- **What needs to be done**
Please, starting at the line that contains "text [150, 1223, 1125, 1458]", reproduce every line exactly until the records run out, skipping all pictures.

(Stored items from a collection)

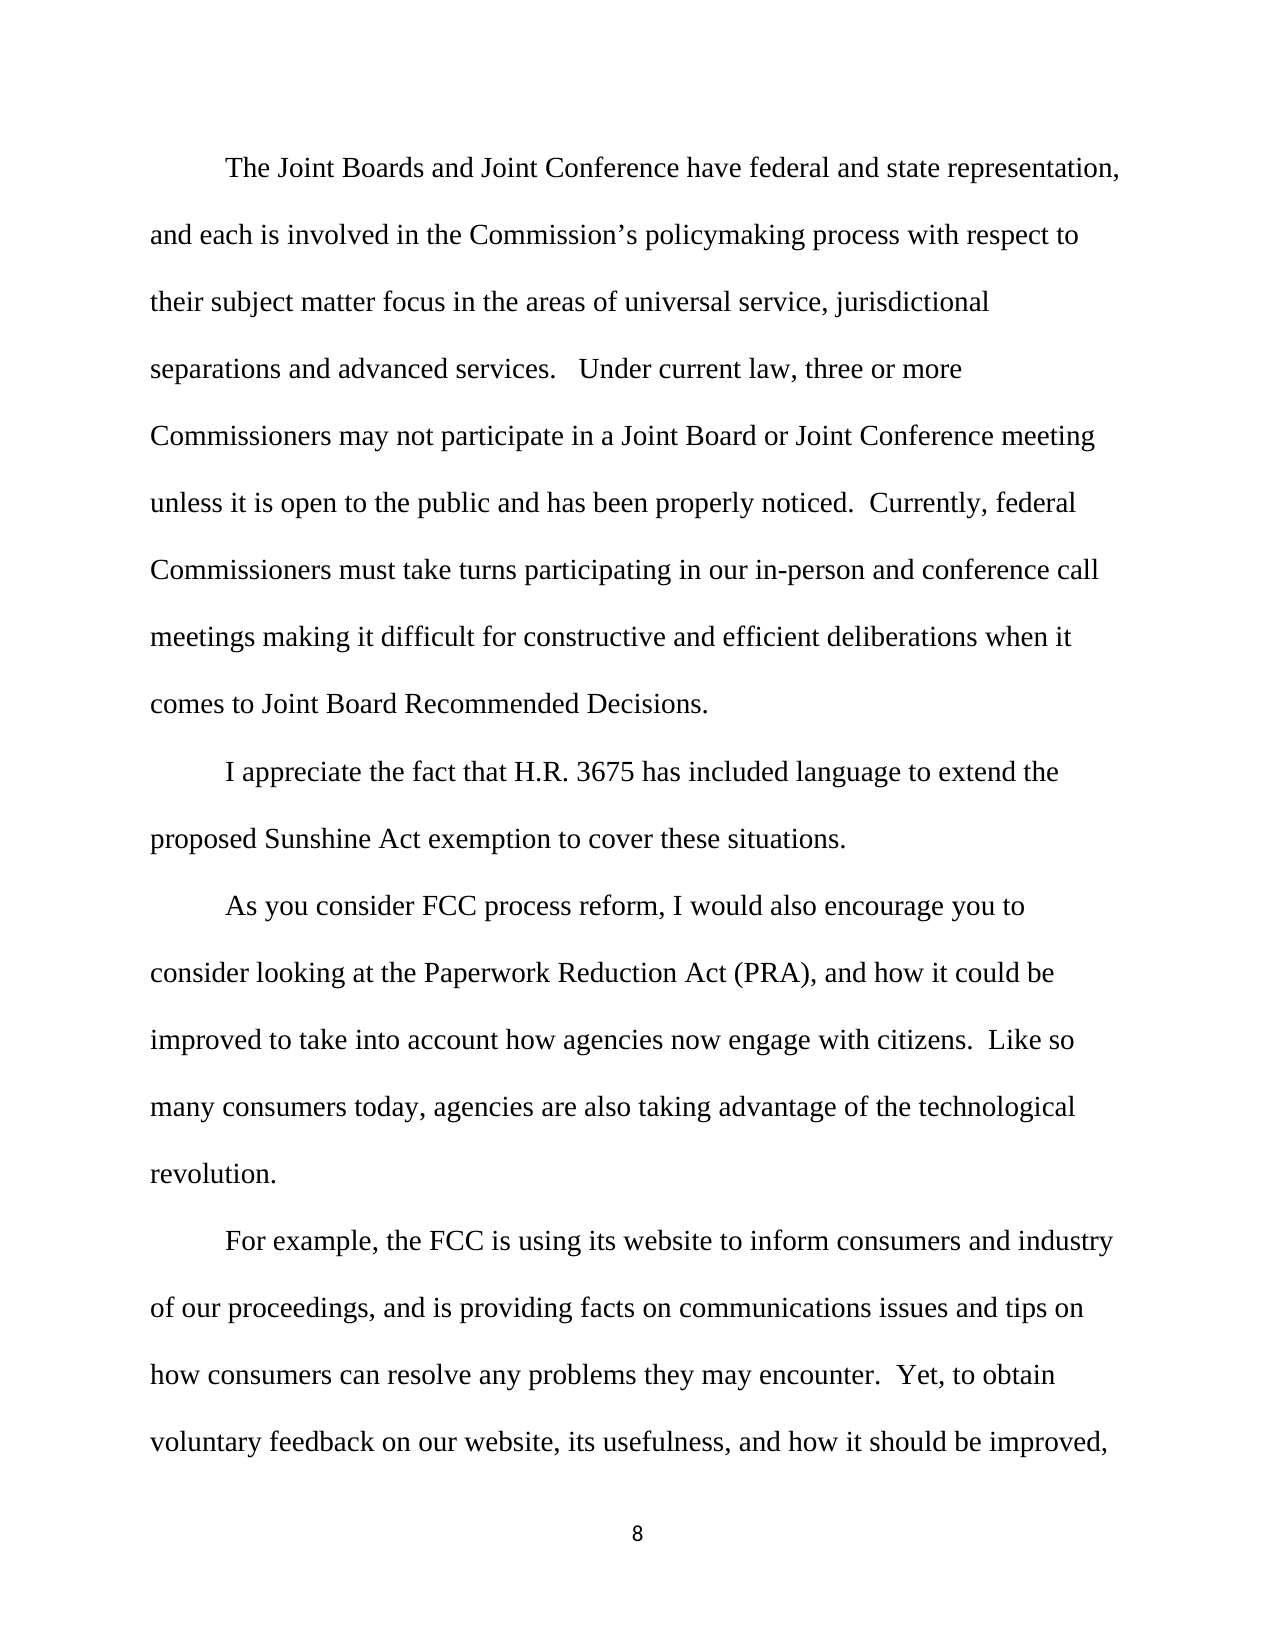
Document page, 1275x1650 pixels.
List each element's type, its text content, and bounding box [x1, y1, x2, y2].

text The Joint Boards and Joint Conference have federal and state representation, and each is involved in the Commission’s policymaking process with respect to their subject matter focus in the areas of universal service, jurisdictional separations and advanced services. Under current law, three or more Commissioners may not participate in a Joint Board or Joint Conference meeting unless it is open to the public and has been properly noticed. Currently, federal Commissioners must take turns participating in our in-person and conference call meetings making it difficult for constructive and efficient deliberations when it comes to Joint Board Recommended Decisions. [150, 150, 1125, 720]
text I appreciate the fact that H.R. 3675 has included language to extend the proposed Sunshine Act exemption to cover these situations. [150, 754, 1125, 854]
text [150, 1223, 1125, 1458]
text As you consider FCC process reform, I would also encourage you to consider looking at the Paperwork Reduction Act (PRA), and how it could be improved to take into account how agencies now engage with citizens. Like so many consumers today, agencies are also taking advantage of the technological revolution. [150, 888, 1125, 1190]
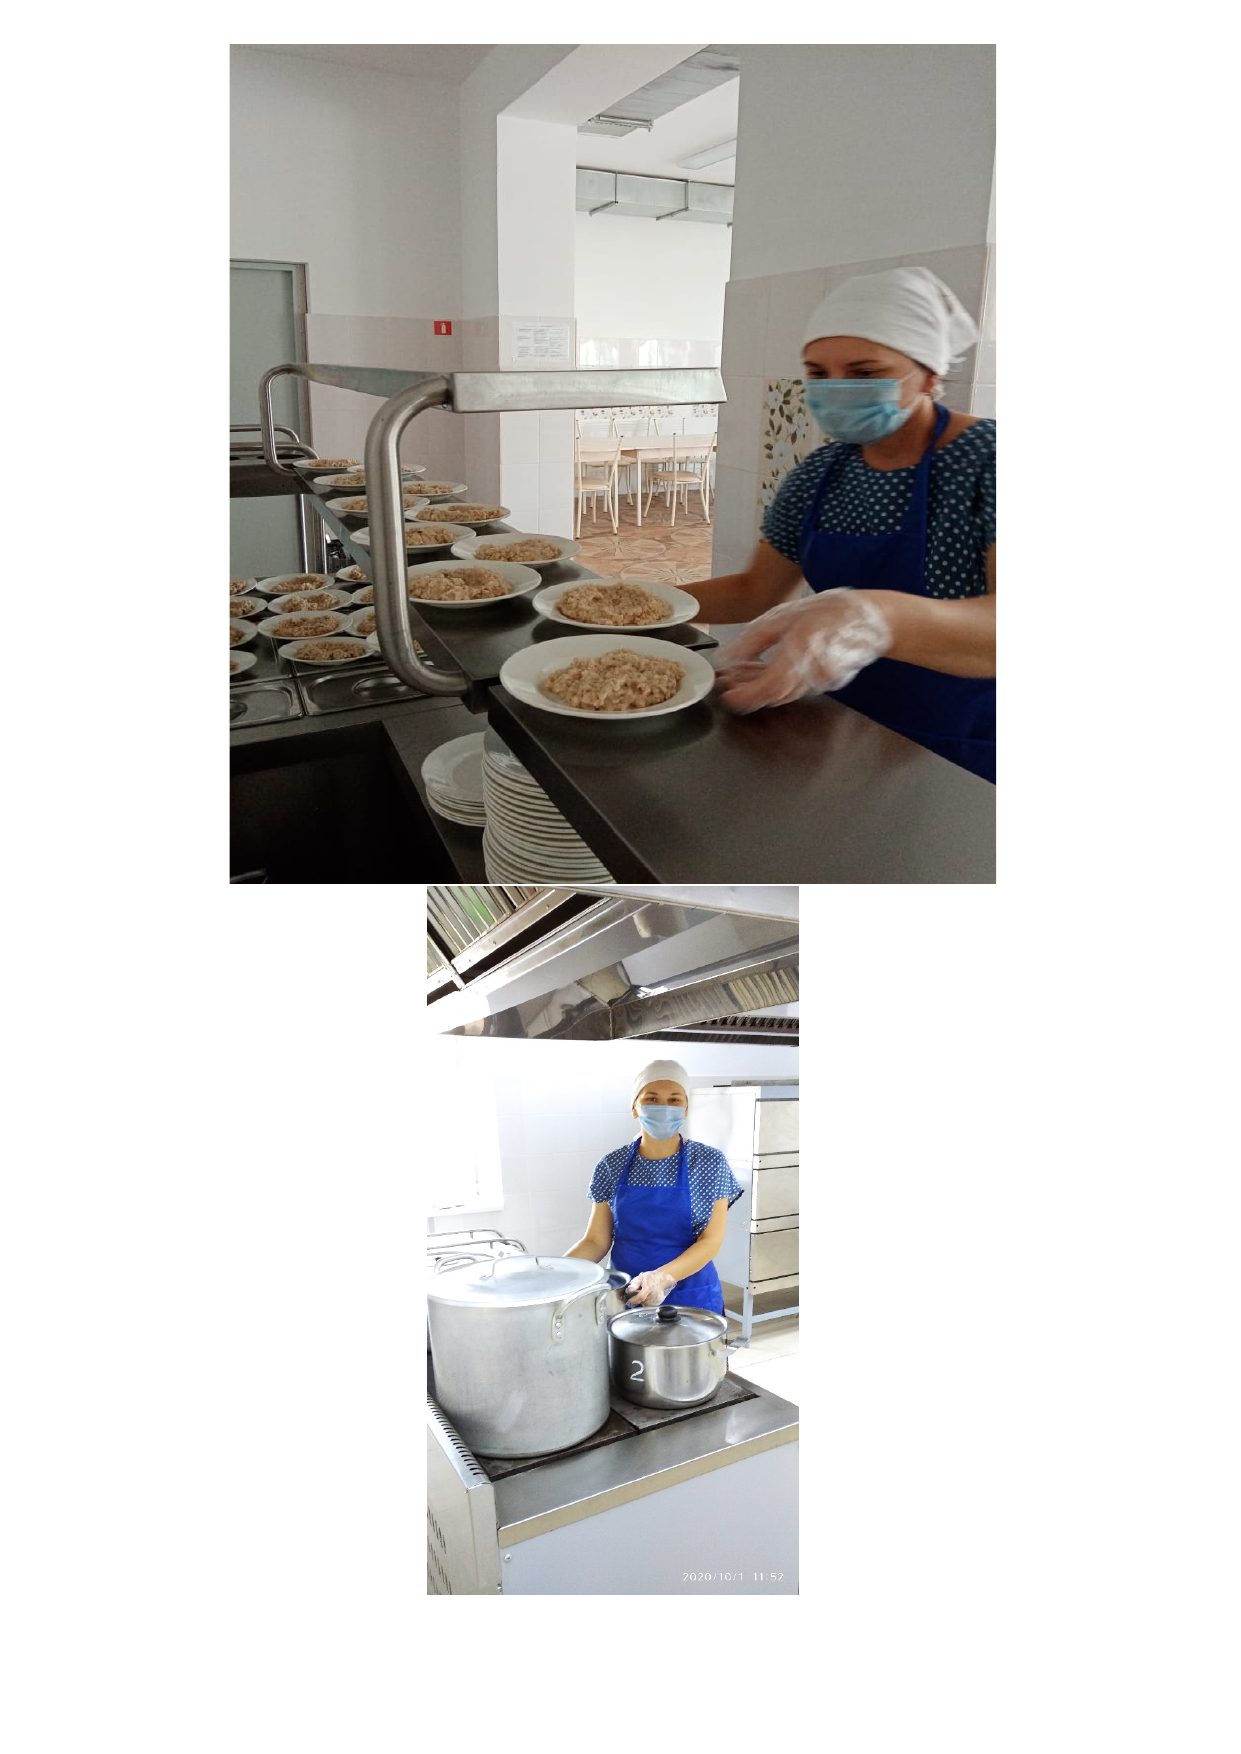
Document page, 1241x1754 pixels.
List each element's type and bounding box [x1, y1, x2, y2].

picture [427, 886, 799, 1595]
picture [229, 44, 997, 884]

- **Exercise result**
text [150, 1223, 1125, 1458]
text As you consider FCC process reform, I would also encourage you to consider looking at the Paperwork Reduction Act (PRA), and how it could be improved to take into account how agencies now engage with citizens. Like so many consumers today, agencies are also taking advantage of the technological revolution. [150, 888, 1125, 1190]
Document page, 1241x1754 pixels.
List each element's type and bounding box [x1, y1, x2, y2].

picture [427, 886, 799, 1595]
picture [229, 44, 997, 884]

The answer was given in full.